Digging Dutch New Amsterdam: What Archaeologists Have Discovered about the Lives of Africans, Europeans, and Natives in Early New York
Dr. Anne-Marie Cantwell and Dr. Diana diZerega Wall
Thursday, December 5, 2013
Join Archaeologists Anne-Marie Cantwell and Diana diZerega Wall for a discussion on how excavations are shedding new light on the lives of Africans, Europeans, and Native Americans in 17th-century New Amsterdam. During this dramatic time in New York’s history, people from three very different continents encountered each other for the first time. Many of the city’s seemingly humble artifacts, such as pieces of animal bone, shell, nails, broken tiles, and pots and plates, reveal how these people adjusted to new cultural and physical environments while retaining strong continuities with their traditional pasts.
This lecture is sponsored by the New Netherland Institute. Light refreshments will be served. The first 20 teachers to RSVP will receive a copy of Touring Gotham's Archaeological Past.
Childhood Pleasures: Learning about Children in the Netherlands and New Netherland
Dr. Donna R. Barnes and Peter G. Rose
Thursday, December 19, 2013
Join us for an illustrated lecture and workshop exploring the historical importance of Dutch childhood activities in the 17th century. Donna Barnes and Peter Rose, co-authors of Childhood Pleasures: Dutch Children in the Seventeenth Century, will discuss the similarities and differences in Dutch children's lives in Holland and in New Netherland during the 1600s. They will use art and food as an enjoyable and effective means for engaging today's students in understanding the past.
This lecture is sponsored by the New Netherland Institute. Light refreshments will be served. The first 20 teachers to RSVP will receive a copy of Childhood Pleasures: Dutch Children in the Seventeenth Century.
Social Activism: Freedom of the Press from Colonial Times to Today
Dr. Angelo Angelis
Tuesday, February 4, 2014
The trial of Peter Zenger in 1734 involved a complex interplay of politics, law, and early understandings of essential rights. This talk will examine the origins, conduct, and outcomes of the trial and its connection to American understandings of freedom of the press.

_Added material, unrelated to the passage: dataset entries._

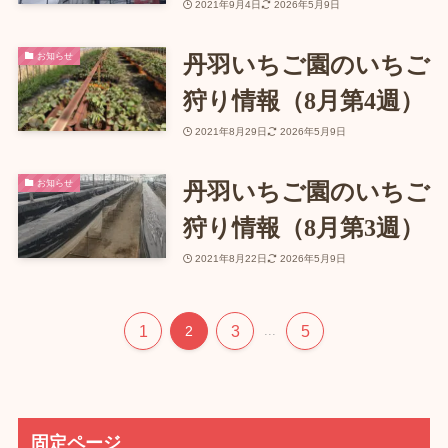
2021年9月4日
2026年5月9日
お知らせ
丹羽いちご園のいちご
狩り情報（8月第4週）
2021年8月29日
2026年5月9日
お知らせ
丹羽いちご園のいちご
狩り情報（8月第3週）
2021年8月22日
2026年5月9日
1
3
5
2
...
固定ページ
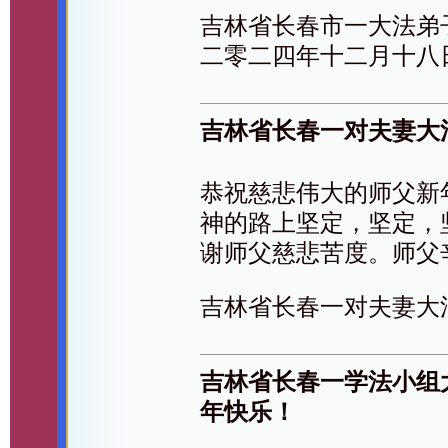
吉林省长春市一大法弟
二零二四年十二月十八
吉林省长春一对夫妻大
恭祝慈悲伟大的师父新
神的路上坚定，坚定，
谢师父慈悲苦度。师父
吉林省长春一对夫妻大
吉林省长春一学法小组
年快乐！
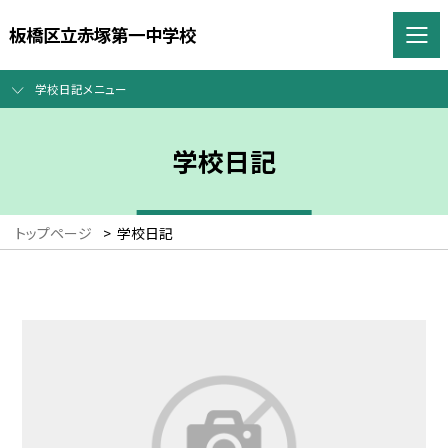
板橋区立赤塚第一中学校
学校日記メニュー
学校日記
トップページ
>
学校日記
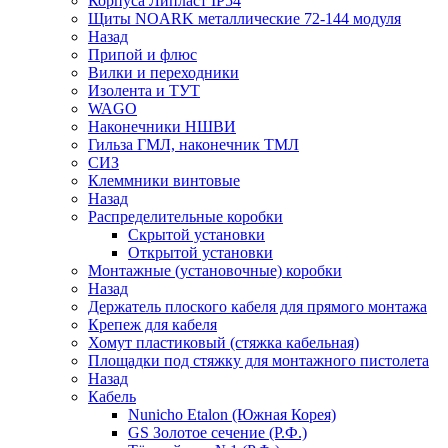
Корпуса Липласт IP54
Щиты NOARK металлические 72-144 модуля
Назад
Припой и флюс
Вилки и переходники
Изолента и ТУТ
WAGO
Наконечники НШВИ
Гильза ГМЛ, наконечник ТМЛ
СИЗ
Клеммники винтовые
Назад
Распределительные коробки
Скрытой установки
Открытой установки
Монтажные (установочные) коробки
Назад
Держатель плоского кабеля для прямого монтажа
Крепеж для кабеля
Хомут пластиковый (стяжка кабельная)
Площадки под стяжку для монтажного пистолета
Назад
Кабель
Nunicho Etalon (Южная Корея)
GS Золотое сечение (Р.Ф.)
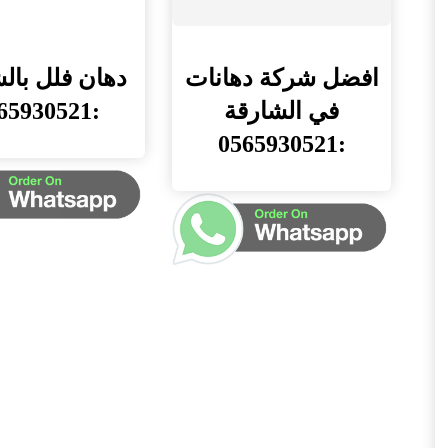
افضل شركة دهانات
دهان فلل بال
في الشارقة
:0565930521
:0565930521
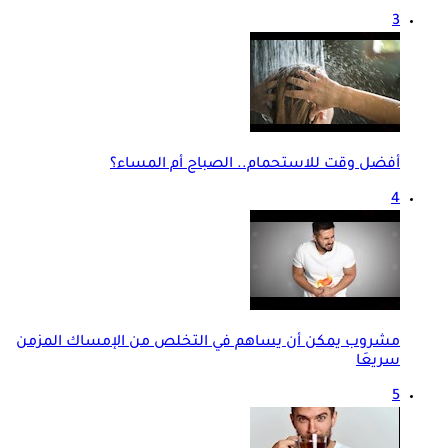
3
أفضل وقت للاستحمام.. الصباح أم المساء؟
4
مشروب يمكن أن يساهم في التخلص من الإمساك المزمن
سريعَا
5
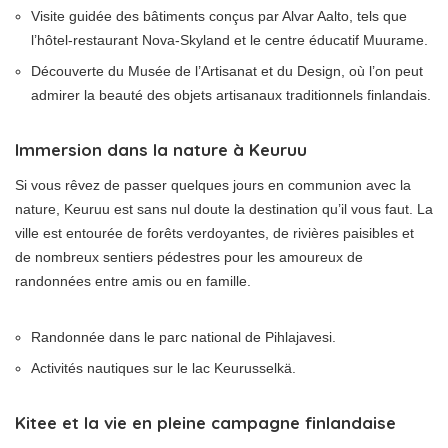
Visite guidée des bâtiments conçus par Alvar Aalto, tels que
l’hôtel-restaurant Nova-Skyland et le centre éducatif Muurame.
Découverte du Musée de l’Artisanat et du Design, où l’on peut
admirer la beauté des objets artisanaux traditionnels finlandais.
Immersion dans la nature à Keuruu
Si vous rêvez de passer quelques jours en communion avec la
nature, Keuruu est sans nul doute la destination qu’il vous faut. La
ville est entourée de forêts verdoyantes, de rivières paisibles et
de nombreux sentiers pédestres pour les amoureux de
randonnées entre amis ou en famille.
Randonnée dans le parc national de Pihlajavesi.
Activités nautiques sur le lac Keurusselkä.
Kitee et la vie en pleine campagne finlandaise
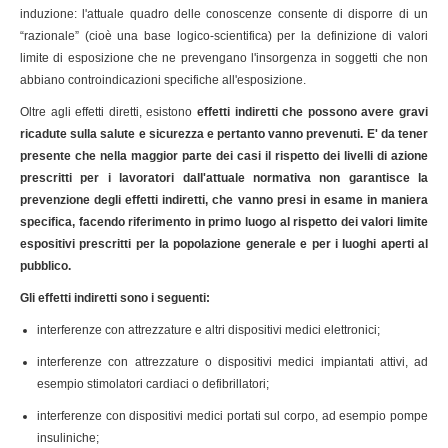
induzione: l'attuale quadro delle conoscenze consente di disporre di un
“razionale” (cioè una base logico-scientifica) per la definizione di valori
limite di esposizione che ne prevengano l'insorgenza in soggetti che non
abbiano controindicazioni specifiche all'esposizione.
Oltre agli effetti diretti, esistono
effetti indiretti che possono avere gravi
ricadute sulla salute e sicurezza e pertanto vanno prevenuti. E' da tener
presente che nella maggior parte dei casi il rispetto dei livelli di azione
prescritti per i lavoratori dall'attuale normativa non garantisce la
prevenzione degli effetti indiretti, che vanno presi in esame in maniera
specifica, facendo riferimento in primo luogo al rispetto dei valori limite
espositivi prescritti per la popolazione generale e per i luoghi aperti al
pubblico.
Gli effetti indiretti sono i seguenti:
interferenze con attrezzature e altri dispositivi medici elettronici;
interferenze con attrezzature o dispositivi medici impiantati attivi, ad
esempio stimolatori cardiaci o defibrillatori;
interferenze con dispositivi medici portati sul corpo, ad esempio pompe
insuliniche;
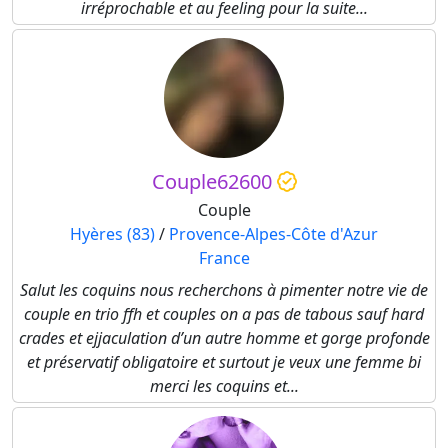
irréprochable et au feeling pour la suite...
Couple62600
Couple
Hyères (83)
/
Provence-Alpes-Côte d'Azur
France
Salut les coquins nous recherchons à pimenter notre vie de
couple en trio ffh et couples on a pas de tabous sauf hard
crades et ejjaculation d’un autre homme et gorge profonde
et préservatif obligatoire et surtout je veux une femme bi
merci les coquins et...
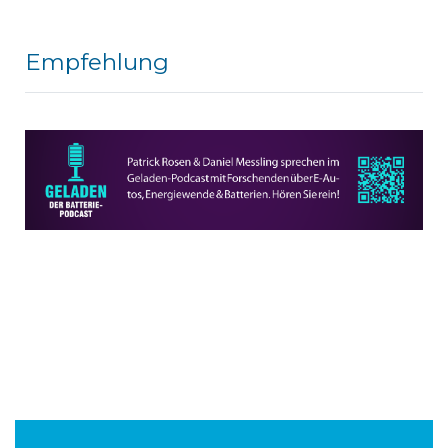
Empfehlung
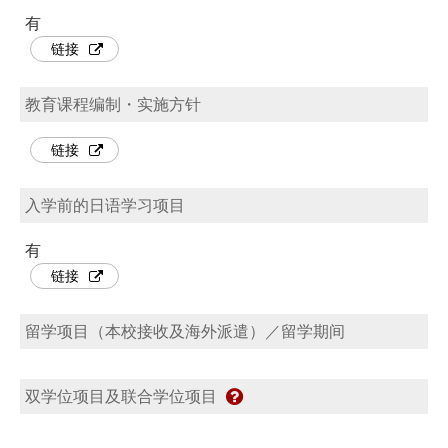
有
链接
教育课程编制・实施方针
链接
入学前的日语学习项目
有
链接
留学项目（本校接收及海外派遣）／留学期间
双学位项目及联合学位项目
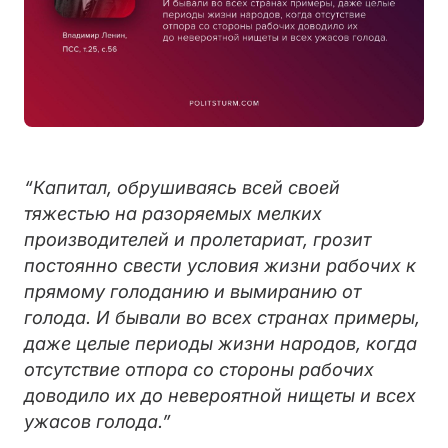
“Капитал, обрушиваясь всей своей
тяжестью на разоряемых мелких
производителей и пролетариат, грозит
постоянно свести условия жизни рабочих к
прямому голоданию и вымиранию от
голода. И бывали во всех странах примеры,
даже целые периоды жизни народов, когда
отсутствие отпора со стороны рабочих
доводило их до невероятной нищеты и всех
ужасов голода.”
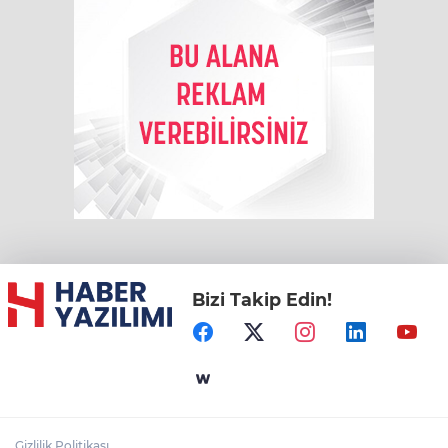
Bizi Takip Edin!
Gizlilik Politikası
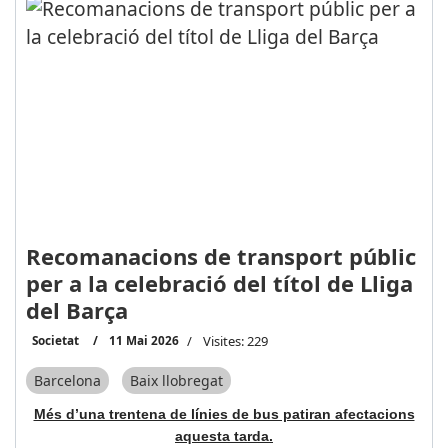
Recomanacions de transport públic
per a la celebració del títol de Lliga
del Barça
Societat
11 Mai 2026
Visites: 229
Barcelona
Baix llobregat
Més d’una trentena de línies de bus patiran afectacions
aquesta tarda.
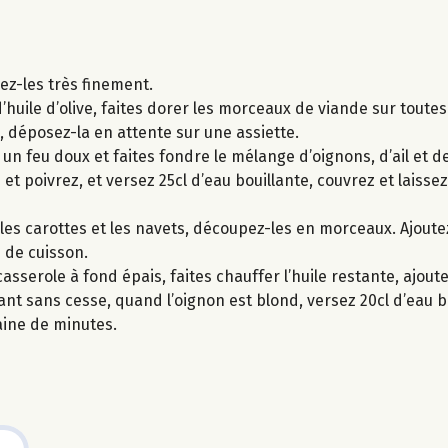
cez-les très finement.
’huile d’olive, faites dorer les morceaux de viande sur toutes
e, déposez-la en attente sur une assiette.
r un feu doux et faites fondre le mélange d’oignons, d’ail et 
et poivrez, et versez 25cl d’eau bouillante, couvrez et laiss
lez les carottes et les navets, découpez-les en morceaux. Ajou
 de cuisson.
sserole à fond épais, faites chauffer l’huile restante, ajoutez
t sans cesse, quand l’oignon est blond, versez 20cl d’eau bo
aine de minutes.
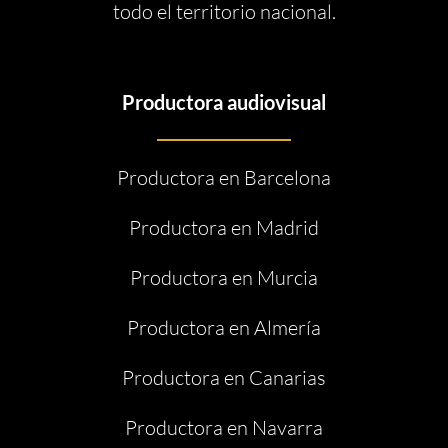
todo el territorio nacional.
Productora audiovisual
Productora en Barcelona
Productora en Madrid
Productora en Murcia
Productora en Almería
Productora en Canarias
Productora en Navarra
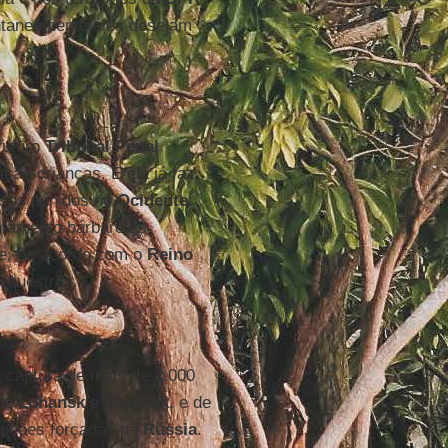
ntaneamente eles desejam
futuro
Tribunal Penal
ção-crianças. E ela já faz
ussos punidos no
Ocidente
:
ratamento bárbaro às
e, de acordo com o
Reino
sequestros.
 captura de mais de 2.000
 de
Luhansk
e
Donetsk
, e de
adoções forçadas na
Rússia
.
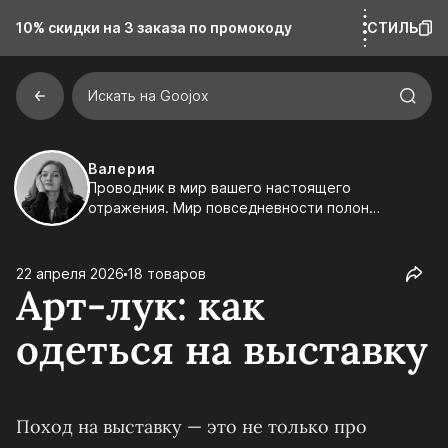
10% скидки на 3 заказа
по промокоду
СТИЛЬ
Искать на Goojox
Валерия
Проводник в мир вашего настоящего
отражения. Мир повседневности полон
смыслов, но не каждый их замечает. Составляю
подборки и заметки, в которых каждая строчка
— попытка интерпретации реальности. Иногда
22 апреля 2026
18 товаров
на пути достаточно одного намёка, чтобы шаг
Арт-лук: как
стал увереннее.
одеться на выставку
Поход на выставку — это не только про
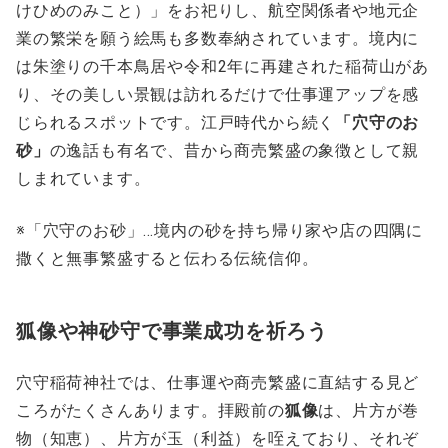
けひめのみこと）」をお祀りし、航空関係者や地元企
業の繁栄を願う絵馬も多数奉納されています。境内に
は朱塗りの千本鳥居や令和2年に再建された稲荷山があ
り、その美しい景観は訪れるだけで仕事運アップを感
じられるスポットです。江戸時代から続く
「穴守のお
砂」
の逸話も有名で、昔から商売繁盛の象徴として親
しまれています。
※「穴守のお砂」…境内の砂を持ち帰り家や店の四隅に
撒くと無事繁盛すると伝わる伝統信仰。
狐像や神砂守で事業成功を祈ろう
穴守稲荷神社では、仕事運や商売繁盛に直結する見ど
ころがたくさんあります。拝殿前の
狐像
は、片方が巻
物（知恵）、片方が玉（利益）を咥えており、それぞ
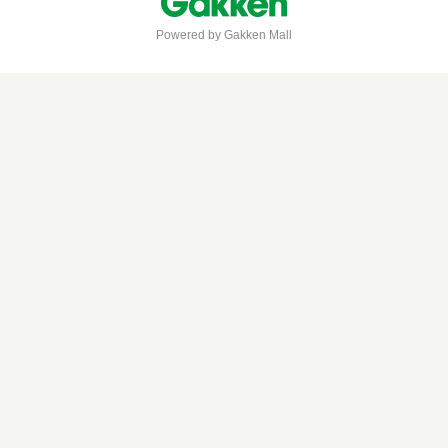
Powered by Gakken Mall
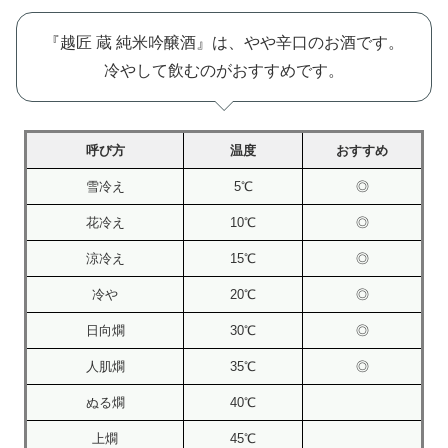
『越匠 蔵 純米吟醸酒』は、やや辛口のお酒です。
冷やして飲むのがおすすめです。
呼び方
温度
おすすめ
雪冷え
5℃
◎
花冷え
10℃
◎
涼冷え
15℃
◎
冷や
20℃
◎
日向燗
30℃
◎
人肌燗
35℃
◎
ぬる燗
40℃
上燗
45℃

Social Activism: 1930s Literature
Dr. Stephen Petrus
Thursday, March 6, 2014
Learn how literature in the 1930s—including novels and poems—was used as a tool by those with a radical political ideology to advance their agenda on behalf of the working class.
Social Activism: Civil Rights and Segregation
Dr. Kris Burrell
Thursday, April 24, 2014
Discuss the interconnections amongst African-American intellectuals, such as Kenneth Clark, Milton Galamison, Bayard Rustin, and Malcolm X, as they worked together, and at times competed with one another, to shape the course of the struggle for black equality in New York City during the 1950s and 1960s.
Social Activism: Community Activism and the Bronx
Dr. Mark Naison
Thursday, May 8, 2014
Dr. Naison, Fordham University, will focus on community activism in the Bronx from the 1930s – when the borough was the site of the largest rent strike and anti-eviction movement in the history of New York City – to contemporary issues such as the debate over Stop and Frisk.